Many vendors have entered the Software Defined WAN space promising manageability, flexibility, and a policy-driven network. In this increasingly crowded space, Viptela stands out as a leading vendor that delivers production deployments with rave customer reviews.
Why SD-WAN?
Current network architectures are inherently wasteful. Redundant hardware and multiple links mitigate hardware failure but often remain dormant. Diverse WAN circuits alleviate the impact of connectivity loss but come with high monthly costs for bandwidth that remains unused.
Some progress has been made in the datacenter where layer 2 technologies like VPC and MLAG enable the full use of redundant links. On the WAN, however, current layer 3 technologies do not provide mechanisms to reliably and intelligently utilize diverse circuits on a manageable scale. Because of these complexities, most organizations have redundant WAN circuits that remain un-utilized until a primary circuit fails.
As bandwidth demands increase while the cost of MPLS circuits remains high, organizations need a new way to conceptualize, implement, and manage WAN connectivity. This need has given rise to the Software Defined WAN.
Enter Viptela
Viptela publicly introduced their vision for the Software Defined WAN at ONUG in May 2014. Around the same time, their first customers deployed Viptela routers in production. Since then, their growth has skyrocketed to include the largest production SD-WAN deployment in the world.
Today, Viptela boasts over 25 Fortune 500 customers and over 12,000 production sites across six continents.

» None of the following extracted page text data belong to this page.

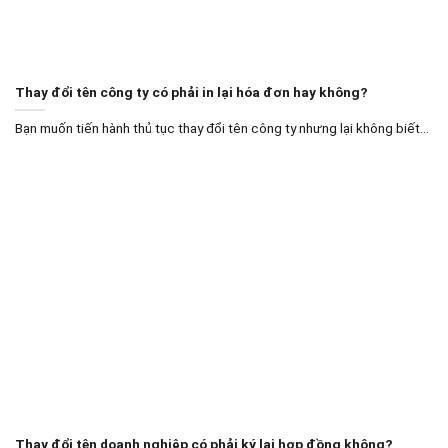
Thay đổi tên công ty có phải in lại hóa đơn hay không?
Bạn muốn tiến hành thủ tục thay đổi tên công ty nhưng lại không biết...
Thay đổi tên doanh nghiệp có phải ký lại hợp đồng không?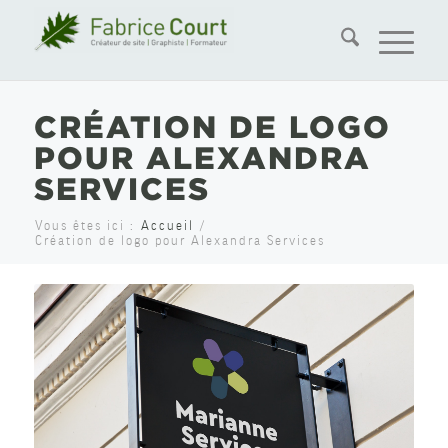
CRÉATION DE LOGO
POUR ALEXANDRA
SERVICES
Vous êtes ici :
Accueil
/
Création de logo pour Alexandra Services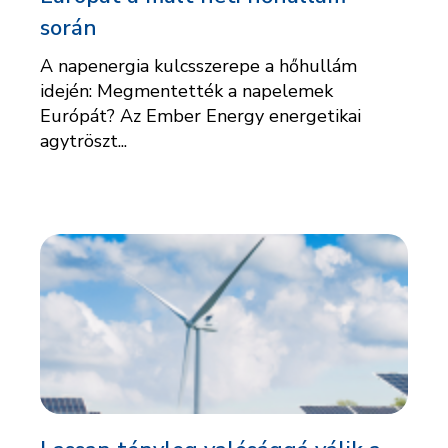
során
A napenergia kulcsszerepe a hőhullám
idején: Megmentették a napelemek
Európát? Az Ember Energy energetikai
agytröszt...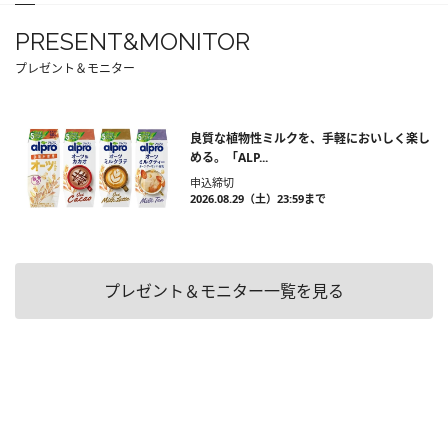
PRESENT&MONITOR
プレゼント＆モニター
良質な植物性ミルクを、手軽においしく楽し
める。「ALP...
申込締切
2026.08.29（土）23:59まで
プレゼント＆モニター一覧を見る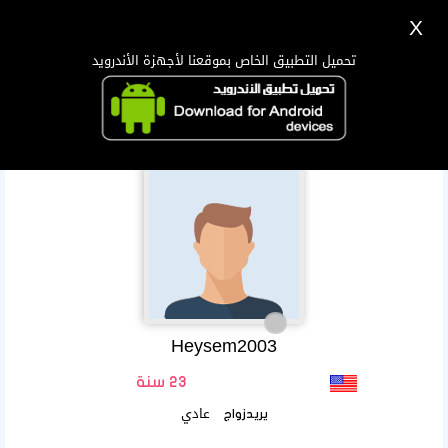
X
تسجيل
دخول
اللغة Lang ▼
تحميل التطبيق الخاص بموقعنا لأجهزة الأندرويد
الرئيسية
البحث
تطبيق الجوال
Heysem2003
23 سنة
عادي
يريدزواج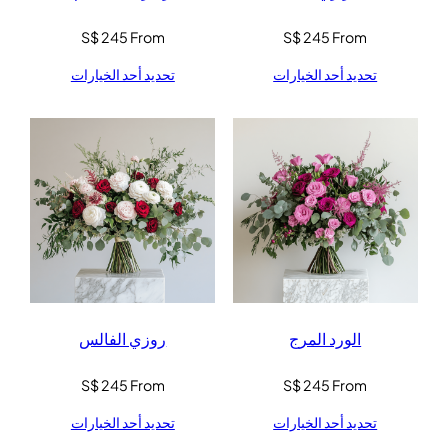
S$
245
From
S$
245
From
تحديد أحد الخيارات
تحديد أحد الخيارات
الورد المرج
روزي الفالس
S$
245
From
S$
245
From
تحديد أحد الخيارات
تحديد أحد الخيارات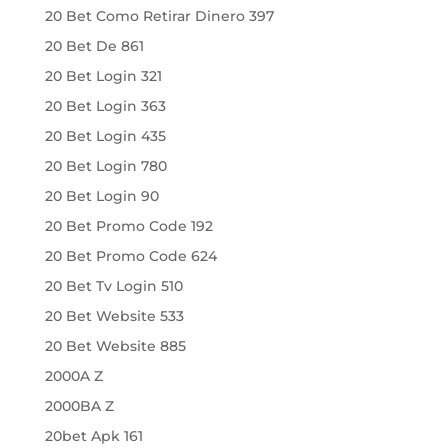
20 Bet Como Retirar Dinero 397
20 Bet De 861
20 Bet Login 321
20 Bet Login 363
20 Bet Login 435
20 Bet Login 780
20 Bet Login 90
20 Bet Promo Code 192
20 Bet Promo Code 624
20 Bet Tv Login 510
20 Bet Website 533
20 Bet Website 885
2000A Z
2000BA Z
20bet Apk 161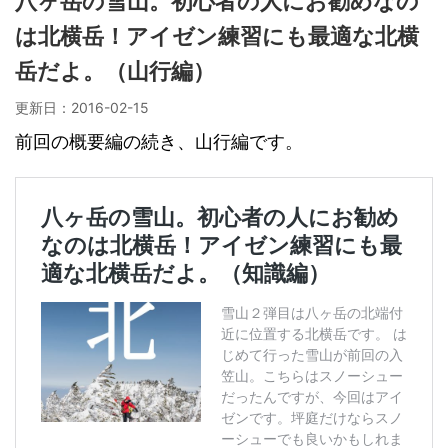
八ヶ岳の雪山。初心者の人にお勧めなの
は北横岳！アイゼン練習にも最適な北横
岳だよ。（山行編）
更新日：
2016-02-15
前回の概要編の続き、山行編です。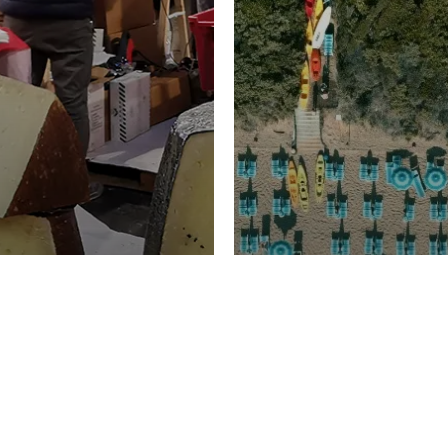
TURISMO
Domenico Liggeri
20 
2026
NOMIA
La spiaggia d
ione
23 Luglio 2026
otti di
Garden Tosca
ggi Picciau,
Resort nella 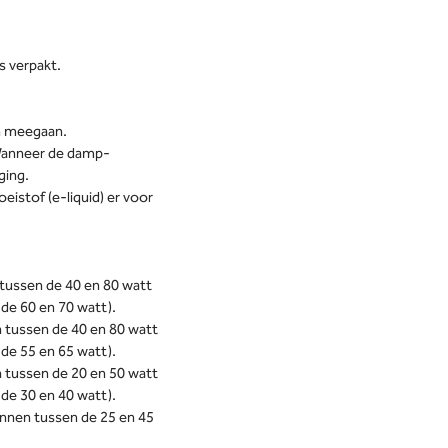
s verpakt.
ken meegaan.
. Wanneer de damp-
ging.
oeistof (e-liquid) er voor
tussen de 40 en 80 watt
de 60 en 70 watt).
 tussen de 40 en 80 watt
de 55 en 65 watt).
 tussen de 20 en 50 watt
de 30 en 40 watt).
unnen tussen de 25 en 45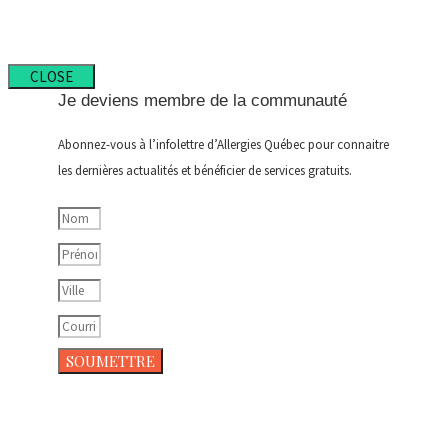
CLOSE
Je deviens membre de la communauté
Abonnez-vous à l’infolettre d’Allergies Québec pour connaitre
les dernières actualités et bénéficier de services gratuits.
SOUMETTRE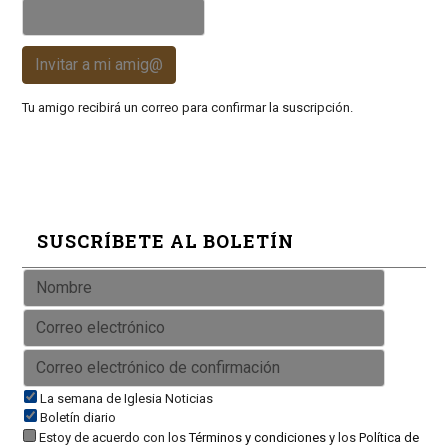
Invitar a mi amig@
Tu amigo recibirá un correo para confirmar la suscripción.
SUSCRÍBETE AL BOLETÍN
La semana de Iglesia Noticias
Boletín diario
Estoy de acuerdo con los
Términos y condiciones
y los
Política de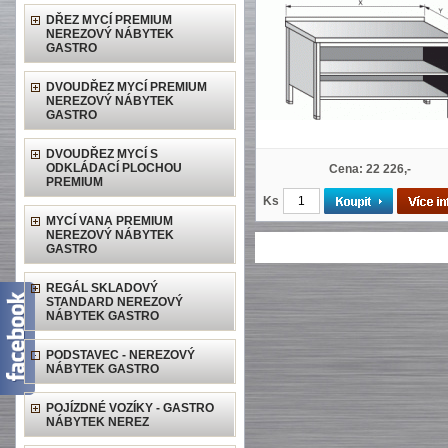
DŘEZ MYCÍ PREMIUM
NEREZOVÝ NÁBYTEK
GASTRO
DVOUDŘEZ MYCÍ PREMIUM
NEREZOVÝ NÁBYTEK
GASTRO
DVOUDŘEZ MYCÍ S
ODKLÁDACÍ PLOCHOU
Cena: 22 226,-
PREMIUM
Ks
MYCÍ VANA PREMIUM
NEREZOVÝ NÁBYTEK
GASTRO
REGÁL SKLADOVÝ
STANDARD NEREZOVÝ
NÁBYTEK GASTRO
PODSTAVEC - NEREZOVÝ
NÁBYTEK GASTRO
POJÍZDNÉ VOZÍKY - GASTRO
NÁBYTEK NEREZ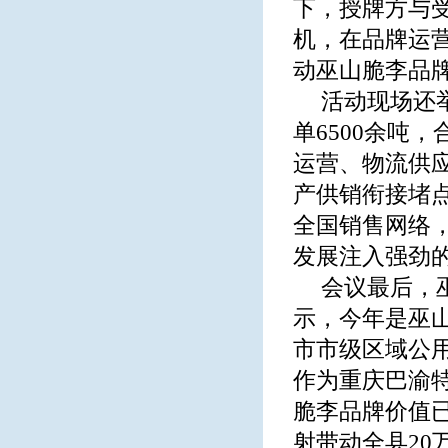
下，授牌方与
机，在品牌运
动巫山脆李品
活动现场还
单6500余吨
运营、物流供
产供销衔接堵
全国销售网络
发展注入强劲
会议最后，
示，今年是巫
市市级区域公
作为重庆巴渝特
脆李品牌价值
射带动全县2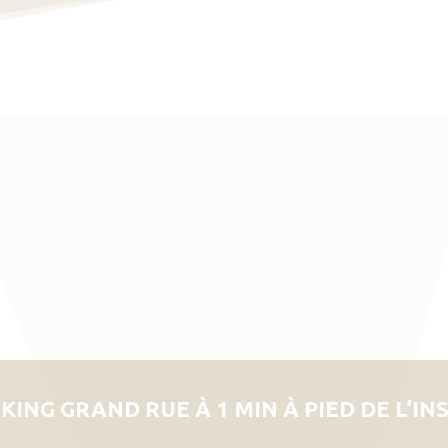
KING GRAND RUE À 1 MIN À PIED DE L’IN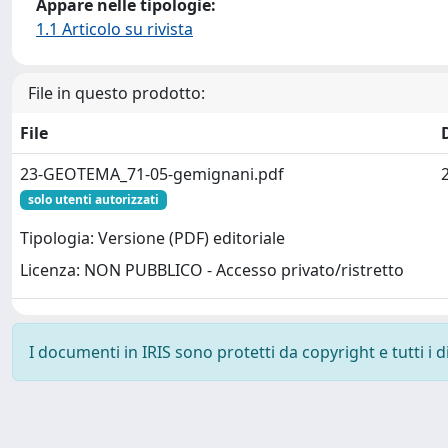
Appare nelle tipologie:
1.1 Articolo su rivista
File in questo prodotto:
File
23-GEOTEMA_71-05-gemignani.pdf
solo utenti autorizzati
Tipologia: Versione (PDF) editoriale
Licenza: NON PUBBLICO - Accesso privato/ristretto
I documenti in IRIS sono protetti da copyright e tutti i di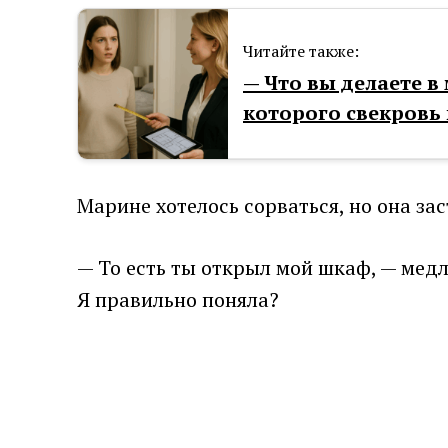
Читайте также:
— Что вы делаете в
которого свекровь 
Марине хотелось сорваться, но она за
— То есть ты открыл мой шкаф, — медле
Я правильно поняла?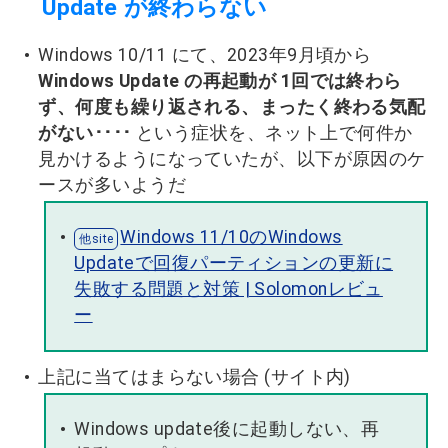
Update が終わらない
Windows 10/11 にて、2023年9月頃から
Windows Update の再起動が 1回では終わら
ず、何度も繰り返される、まったく終わる気配
がない････
という症状を、ネット上で何件か
見かけるようになっていたが、以下が原因のケ
ースが多いようだ
Windows 11/10のWindows
Updateで回復パーティションの更新に
失敗する問題と対策 | Solomonレビュ
ー
上記に当てはまらない場合 (サイト内)
Windows update後に起動しない、再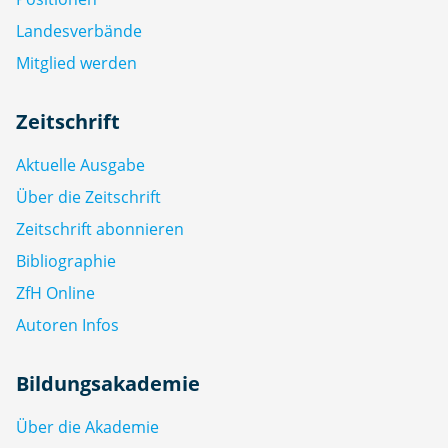
Landesverbände
Mitglied werden
Zeitschrift
Aktuelle Ausgabe
Über die Zeitschrift
Zeitschrift abonnieren
Bibliographie
ZfH Online
Autoren Infos
Bildungsakademie
Über die Akademie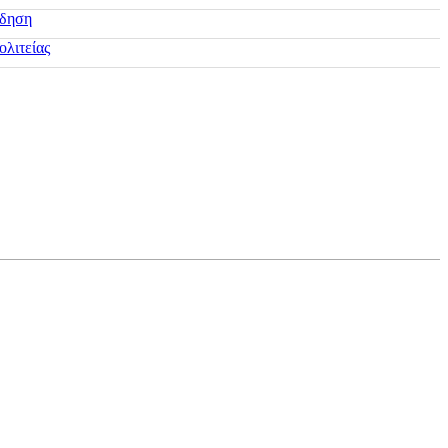
ίδηση
ολιτείας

These numbers are impressive, yet we’ve all been bombarded with exaggerated numbers from networking vendors trying to hawk their wares. What makes Viptela different?
The Proof is in the Pudding
Vendors laud the benefits of their products — we expect no less from them. But in conversations with colleagues and implementers we learn the whole truth. We ask questions like:
- Do you implement this product in production?
- How difficult was the solution to deploy and manage?
- Did you experience support issues along the way?
- Was it hard to make a business case to implement this product?
The answers we receive from friends and colleagues shed light on hidden challenges, technical limitations, and buggy solutions that hide behind glossy slide decks.
With Viptela, however, several large customers with national and international deployments enthusiastically recommend their platform. Customers like the retail giant Gap and the international test and measurement manufacturer Agilent Technologies share openly their success in reducing costs and improving operational efficiency. At ONUG Spring 2016, Pascal Heger of Agilent shared their detailed process for evaluating and selecting an SD-WAN solution.
Based on initial selection criteria, Agilent selected 3 SD-WAN vendors to spend a full week in the lab to prove out their technology. Given 5 days for testing, Heger was blown away when Viptela completed full scale testing in only 3 days. As they implemented Viptela routers in their production pilot locations, they were equally pleased with the solution. They evaluated everything from simple routing operations to complex functions like app-based routing and layer 4-7 service insertion with great success.
In production pilot locations, Agilent implemented Tier 1 Internet connectivity instead of MPLS and realized a dramatic reduction in circuit costs — over 80% on a per megabit basis. With this cost reduction, Agilent will increase transport redundancy from 12 major sites to 76 important locations. In addition to all of these gains, the templated approach of Viptela’s vManage network management system has improved their adherence to standards and reduced the complexity of audit and compliance.
Such facts are hard to ignore.
Vision Meets Reality
Viptela presents a compelling vision for the future of SD-WAN with these five architectural components:
- Transport independence
- Security at routing scale
- Network-wide segmentation
- Centrally enforceable policy and business logic
- Layer 4-7 service insertion on demand
Network engineers respond to these bullets on a slide deck with a hearty, “Yes, please!” But more compelling than vendor promises are customers willing to share their successes in making these promises a reality.